- **Records excerpted from a collection**:
- - - - - - -
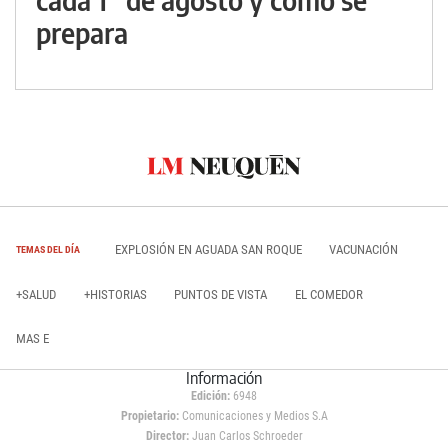
prepara
EXPLOSIÓN EN AGUADA SAN ROQUE
VACUNACIÓN
TEMAS DEL DÍA
+SALUD
+HISTORIAS
PUNTOS DE VISTA
EL COMEDOR
MAS E
Información
Edición:
6948
Propietario:
Comunicaciones y Medios S.A
Director:
Juan Carlos Schroeder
- - - - - - -
- **Exercise goal**:
Copy the records exactly; no image should appear in the result.

- **Output for this task**:
prepara
EXPLOSIÓN EN AGUADA SAN ROQUE
VACUNACIÓN
TEMAS DEL DÍA
+SALUD
+HISTORIAS
PUNTOS DE VISTA
EL COMEDOR
MAS E
Información
Edición:
6948
Propietario:
Comunicaciones y Medios S.A
Director:
Juan Carlos Schroeder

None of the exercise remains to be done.